Though he may not show it, one of those probably worried about the financial impact of James’ potential departure from Cleveland is Cavs owner Dan Gilbert. That’s because, according to a recent report, the Cavs would decrease in value by hundreds of millions of dollars should James decide to sign elsewhere this offseason.
ESPN senior writer Darren Rovell broke down just how huge of a financial impact James leaving would have on the team.
“James is the most valuable free agent in the history of sports,” Rovell wrote. “When he took his talents to Miami and left Cleveland in the summer of 2010, the franchise value, according to Forbes, dropped from $476 million to $355 million in a single year. If James left this time around, and a 25 percent drop happened again, the loss at current Forbes values would be more than $300 million.”
Rovell went on to explain that the financial hit would not only impact the team itself, but the entire area of downtown Cleveland:
“To understand how important LeBron is to Cleveland, one first has to understand that he helped build the modern-day version of the city — or at least the immediate downtown surrounding Quicken Loans Arena.
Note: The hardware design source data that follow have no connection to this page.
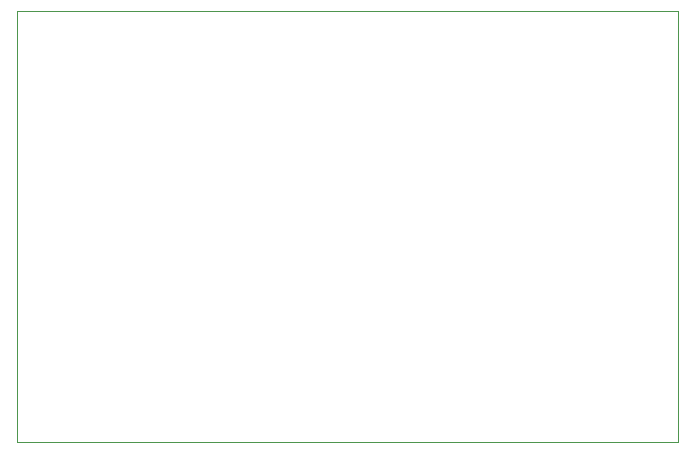
<source format=gbr>
G04 #@! TF.GenerationSoftware,KiCad,Pcbnew,9.0.0*
G04 #@! TF.CreationDate,2025-03-17T17:40:03+01:00*
G04 #@! TF.ProjectId,test,74657374-2e6b-4696-9361-645f70636258,rev?*
G04 #@! TF.SameCoordinates,Original*
G04 #@! TF.FileFunction,Profile,NP*
%FSLAX46Y46*%
G04 Gerber Fmt 4.6, Leading zero omitted, Abs format (unit mm)*
G04 Created by KiCad (PCBNEW 9.0.0) date 2025-03-17 17:40:03*
%MOMM*%
%LPD*%
G01*
G04 APERTURE LIST*
G04 #@! TA.AperFunction,Profile*
%ADD10C,0.050000*%
G04 #@! TD*
G04 APERTURE END LIST*
D10*
X118000000Y-78000000D02*
X174000000Y-78000000D01*
X174000000Y-114500000D01*
X118000000Y-114500000D01*
X118000000Y-78000000D01*
M02*

</source>
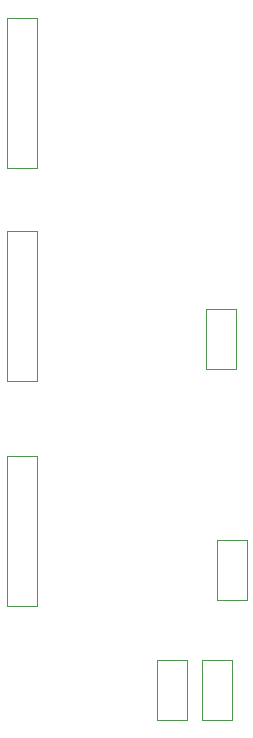
<source format=gbr>
G04*
G04 #@! TF.GenerationSoftware,Altium Limited,Altium Designer,24.1.2 (44)*
G04*
G04 Layer_Color=32768*
%FSLAX25Y25*%
%MOIN*%
G70*
G04*
G04 #@! TF.SameCoordinates,DAD59E85-0841-476F-99BD-E5F442491B29*
G04*
G04*
G04 #@! TF.FilePolarity,Positive*
G04*
G01*
G75*
%ADD14C,0.00394*%
D14*
X1162000Y336000D02*
Y356000D01*
X1172000D01*
Y336000D02*
Y356000D01*
X1162000Y336000D02*
X1172000D01*
X1147000D02*
Y356000D01*
X1157000D01*
Y336000D02*
Y356000D01*
X1147000Y336000D02*
X1157000D01*
X1097000Y374000D02*
Y424000D01*
X1107000Y374000D02*
Y424000D01*
X1097000Y374000D02*
X1107000D01*
X1097000Y424000D02*
X1107000D01*
X1097000Y449000D02*
Y499000D01*
X1107000Y449000D02*
Y499000D01*
X1097000Y449000D02*
X1107000D01*
X1097000Y499000D02*
X1107000D01*
X1097000Y520000D02*
Y570000D01*
X1107000Y520000D02*
Y570000D01*
X1097000Y520000D02*
X1107000D01*
X1097000Y570000D02*
X1107000D01*
X1167000Y376000D02*
Y396000D01*
X1177000D01*
Y376000D02*
Y396000D01*
X1167000Y376000D02*
X1177000D01*
X1163398Y452890D02*
Y472890D01*
X1173398D01*
Y452890D02*
Y472890D01*
X1163398Y452890D02*
X1173398D01*
M02*

</source>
“What downtown Cleveland looks like is very different from what it looked like when LeBron was drafted in 2003. The city’s well-known chefs, including Jonathon Sawyer, Michael Symon and Rocco Whalen, made their moves. New bar life surrounded their establishments.”
He also spoke with local Clevelander Joe Roman, president and CEO of the Greater Cleveland Partnership, who explained James’ long-term impact.
“In the first seven years LeBron was here, he gave business people the confidence to double down and invest,” Roman said. “It changed the energy behind the decision-making process.”
The Greater Cleveland Partnership has never put a number on James’ value to the city, but Roman said that it’s in the “hundreds of millions of dollars.”
As for Gilbert, he has at least financially protected himself from James’ departure in terms of ticket sales.
“Gilbert has protected himself in some fashion,” Rovell explained. “The most valuable seats in Quicken Loans Arena were sold on a three-year minimum for 2019 through 2022, and there’s no discount if LeBron isn’t there. Gilbert also used LeBron coming back to help finance a $140 million renovation, regardless of whether James is playing in town.”
In the end, James cannot be expected to stay because of the negative impact his departure could have on the team or city. As a player, James has done everything he set out to do with the Cavs when he brought an NBA championship to Cleveland in 2016. He has also made it clear that he is still in search of more championships before his storied career comes to an end.
Whether or not that search keeps him in Cleveland remains to be seen.